And then when he faced the greatest problem of all, sin, death, judgment, he mastered it. And so the Apostle Paul says, “We wait.” We wait for the finish. And it’s not easy to wait. It’s not easy to wait especially in the 21st century, where everything is coming so fast. And sometimes I’m reminded of what it must have been like for those people right at the beginning of the Bible, where they had an arc sitting in the desert, and no flood, and they must have said to themselves, we’ve got an arc. And we today, we have Christ. Christ who lived, and died, and rose, and we’ve put our confidence in him. And there’ll come a day where the storm of judgment will come, God will do His great work of justice. Sin and evil will be dealt with, His people will be defended. And on that day, we will say praise God for Jesus, the person in which we find our safety, our forgiveness, our security, our hope, our future.
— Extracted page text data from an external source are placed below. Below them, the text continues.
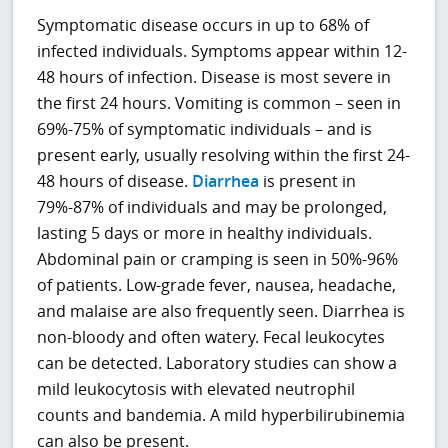
Symptomatic disease occurs in up to 68% of
infected individuals. Symptoms appear within 12-
48 hours of infection. Disease is most severe in
the first 24 hours. Vomiting is common – seen in
69%-75% of symptomatic individuals – and is
present early, usually resolving within the first 24-
48 hours of disease.
Diarrhea
is present in
79%-87% of individuals and may be prolonged,
lasting 5 days or more in healthy individuals.
Abdominal pain or cramping is seen in 50%-96%
of patients. Low-grade fever, nausea, headache,
and malaise are also frequently seen. Diarrhea is
non-bloody and often watery. Fecal leukocytes
can be detected. Laboratory studies can show a
mild leukocytosis with elevated neutrophil
counts and bandemia. A mild hyperbilirubinemia
can also be present.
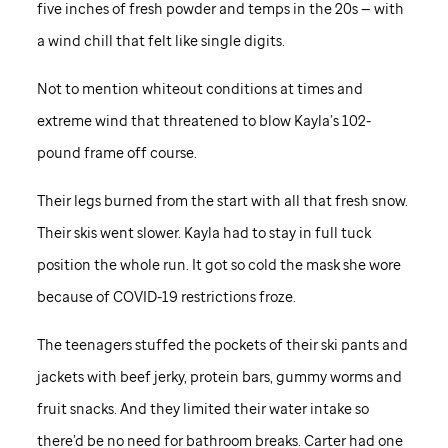
five inches of fresh powder and temps in the 20s — with
a wind chill that felt like single digits.
Not to mention whiteout conditions at times and
extreme wind that threatened to blow Kayla’s 102-
pound frame off course.
Their legs burned from the start with all that fresh snow.
Their skis went slower. Kayla had to stay in full tuck
position the whole run. It got so cold the mask she wore
because of COVID-19 restrictions froze.
The teenagers stuffed the pockets of their ski pants and
jackets with beef jerky, protein bars, gummy worms and
fruit snacks. And they limited their water intake so
there’d be no need for bathroom breaks. Carter had one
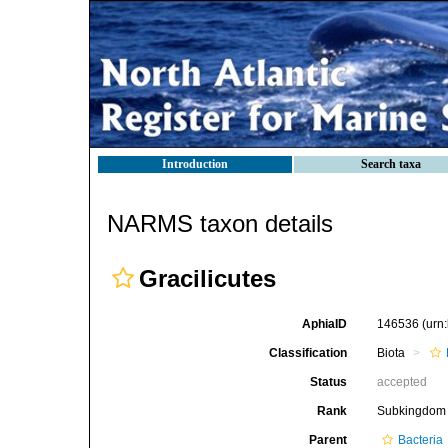
Introduction
Search taxa
NARMS taxon details
Gracilicutes
AphiaID
146536
(urn
Classification
Biota
Status
accepted
Rank
Subkingdom
Parent
Bacteria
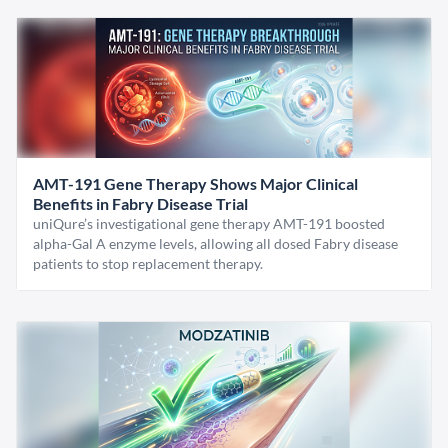
AMT-191 Gene Therapy Shows Major Clinical
Benefits in Fabry Disease Trial
uniQure’s investigational gene therapy AMT-191 boosted
alpha-Gal A enzyme levels, allowing all dosed Fabry disease
patients to stop replacement therapy.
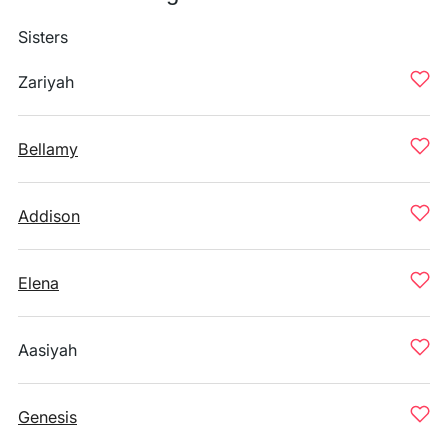
Sisters
Zariyah
Bellamy
Addison
Elena
Aasiyah
Genesis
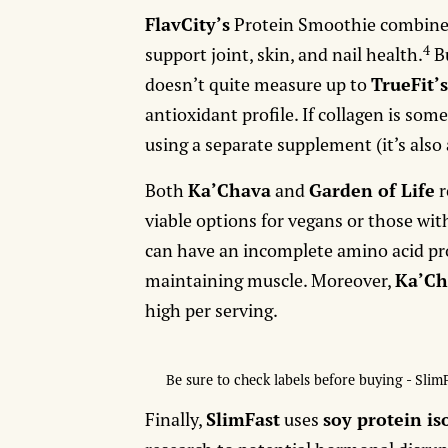
FlavCity’s
Protein Smoothie combine
4
support joint, skin, and nail health.
Bu
doesn’t quite measure up to
TrueFit’
antioxidant profile. If collagen is so
using a separate supplement (it’s also 
Both
Ka’Chava
and
Garden of Life
r
viable options for vegans or those with
can have an incomplete amino acid prof
maintaining muscle. Moreover,
Ka’Ch
high per serving.
Be sure to check labels before buying - Slim
Finally,
SlimFast
uses
soy protein is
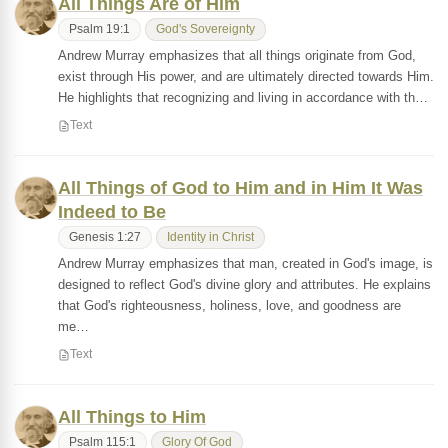
All Things Are of Him
Psalm 19:1
God's Sovereignty
Andrew Murray emphasizes that all things originate from God,
exist through His power, and are ultimately directed towards Him.
He highlights that recognizing and living in accordance with th…
Text
All Things of God to Him and in Him It Was
Indeed to Be
Genesis 1:27
Identity in Christ
Andrew Murray emphasizes that man, created in God's image, is
designed to reflect God's divine glory and attributes. He explains
that God's righteousness, holiness, love, and goodness are
me…
Text
All Things to Him
Psalm 115:1
Glory Of God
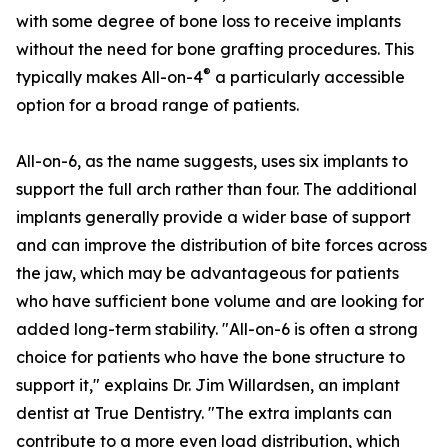
with some degree of bone loss to receive implants
without the need for bone grafting procedures. This
®
typically makes All-on-4
a particularly accessible
option for a broad range of patients.
All-on-6, as the name suggests, uses six implants to
support the full arch rather than four. The additional
implants generally provide a wider base of support
and can improve the distribution of bite forces across
the jaw, which may be advantageous for patients
who have sufficient bone volume and are looking for
added long-term stability. "All-on-6 is often a strong
choice for patients who have the bone structure to
support it," explains Dr. Jim Willardsen, an implant
dentist at True Dentistry. "The extra implants can
contribute to a more even load distribution, which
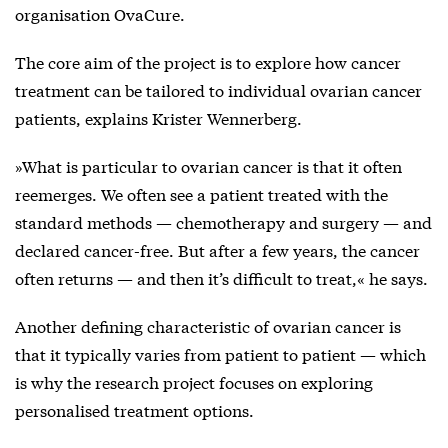
organisation OvaCure.
The core aim of the project is to explore how cancer
treatment can be tailored to individual ovarian cancer
patients, explains Krister Wennerberg.
»What is particular to ovarian cancer is that it often
reemerges. We often see a patient treated with the
standard methods — chemotherapy and surgery — and
declared cancer-free. But after a few years, the cancer
often returns — and then it’s difficult to treat,« he says.
Another defining characteristic of ovarian cancer is
that it typically varies from patient to patient — which
is why the research project focuses on exploring
personalised treatment options.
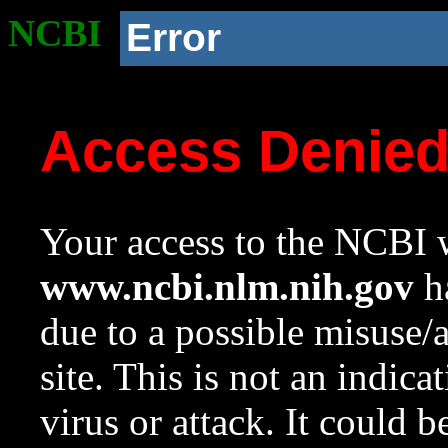
NCBI
Error
Access Denie
Your access to the NCBI w
www.ncbi.nlm.nih.gov
ha
due to a possible misuse/
site. This is not an indica
virus or attack. It could 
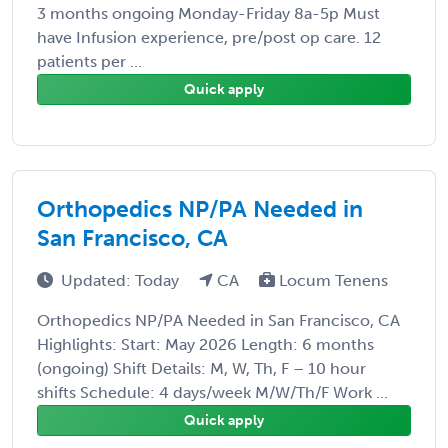
3 months ongoing Monday-Friday 8a-5p Must
have Infusion experience, pre/post op care. 12
patients per ...
Quick apply
Orthopedics NP/PA Needed in
San Francisco, CA
Updated: Today
CA
Locum Tenens
Orthopedics NP/PA Needed in San Francisco, CA
Highlights: Start: May 2026 Length: 6 months
(ongoing) Shift Details: M, W, Th, F – 10 hour
shifts Schedule: 4 days/week M/W/Th/F Work ...
Quick apply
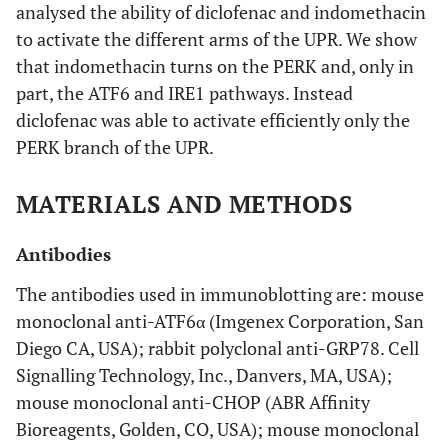
analysed the ability of diclofenac and indomethacin
to activate the different arms of the UPR. We show
that indomethacin turns on the PERK and, only in
part, the ATF6 and IRE1 pathways. Instead
diclofenac was able to activate efficiently only the
PERK branch of the UPR.
MATERIALS AND METHODS
Antibodies
The antibodies used in immunoblotting are: mouse
monoclonal anti-ATF6α (Imgenex Corporation, San
Diego CA, USA); rabbit polyclonal anti-GRP78. Cell
Signalling Technology, Inc., Danvers, MA, USA);
mouse monoclonal anti-CHOP (ABR Affinity
Bioreagents, Golden, CO, USA); mouse monoclonal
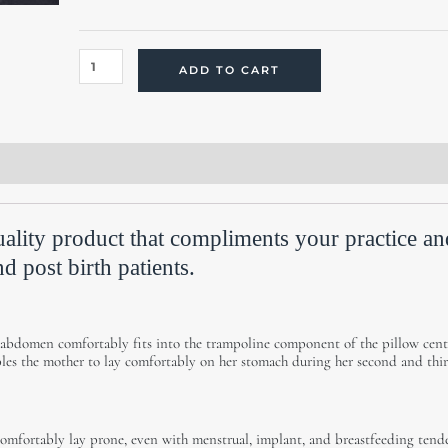
quantity
ADD TO CART
ws (0)
ality product that compliments your practice an
d post birth patients.
 abdomen comfortably fits into the trampoline component of the pillow cent
bles the mother to lay comfortably on her stomach during her second and thi
comfortably lay prone, even with menstrual, implant, and breastfeeding tende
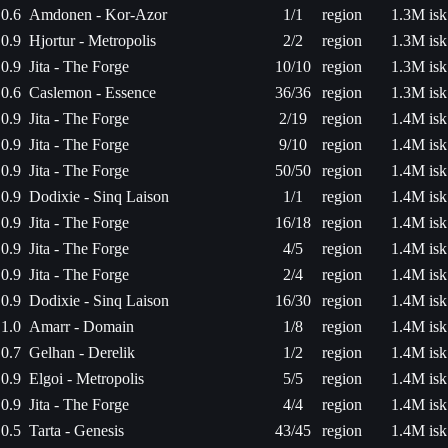
0.6
Amdonen - Kor-Azor
1/1
region
1.3M isk
0.9
Hjortur - Metropolis
2/2
region
1.3M isk
0.9
Jita - The Forge
10/10
region
1.3M isk
0.6
Caslemon - Essence
36/36
region
1.3M isk
0.9
Jita - The Forge
2/19
region
1.4M isk
0.9
Jita - The Forge
9/10
region
1.4M isk
0.9
Jita - The Forge
50/50
region
1.4M isk
0.9
Dodixie - Sinq Laison
1/1
region
1.4M isk
0.9
Jita - The Forge
16/18
region
1.4M isk
0.9
Jita - The Forge
4/5
region
1.4M isk
0.9
Jita - The Forge
2/4
region
1.4M isk
0.9
Dodixie - Sinq Laison
16/30
region
1.4M isk
1.0
Amarr - Domain
1/8
region
1.4M isk
0.7
Gelhan - Derelik
1/2
region
1.4M isk
0.9
Elgoi - Metropolis
5/5
region
1.4M isk
0.9
Jita - The Forge
4/4
region
1.4M isk
0.5
Tarta - Genesis
43/45
region
1.4M isk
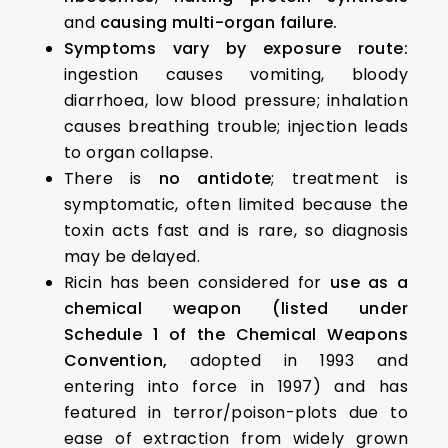
and
causing multi-organ failure.
Symptoms vary by exposure route:
ingestion causes vomiting, bloody
diarrhoea, low blood pressure; inhalation
causes breathing trouble; injection leads
to organ collapse.
There is
no antidote
; treatment is
symptomatic, often limited because the
toxin acts fast and is rare, so diagnosis
may be delayed.
Ricin has been considered for
use as a
chemical weapon
(listed under
Schedule 1 of the Chemical Weapons
Convention,
adopted in 1993 and
entering into force in 1997) and has
featured in terror/poison-plots due to
ease of extraction from widely grown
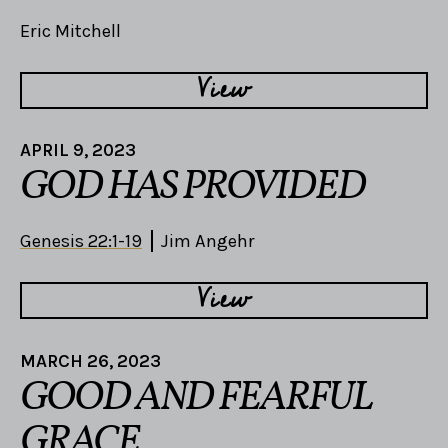
Eric Mitchell
View
APRIL 9, 2023
GOD HAS PROVIDED
Genesis 22:1-19
Jim Angehr
View
MARCH 26, 2023
GOOD AND FEARFUL
GRACE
So there’s Paul’s point, destination, everybody’s going somewhere, it’s gonna be black or brights. And there’s his proof, Christ has been raised. And there’s his plan or God’s plan to turn forgiven people into brand new people. And there’s the power, the power of God, unbeatable, unstoppable power of God. Now, I don’t know if you know a better message than that, but I don’t.

Let’s pray

Gracious God, we thank you, again, for bringing to our ears the news of the Lord Jesus. We thank you for the proofs and the promises. We ask that you would help us to stand upon them with great gratitude and great confidence in Christ, and great joy, and great peace, and in your goodness, great faithfulness, and great expectancy. Please help us to be your representatives in this world. In Jesus name, amen.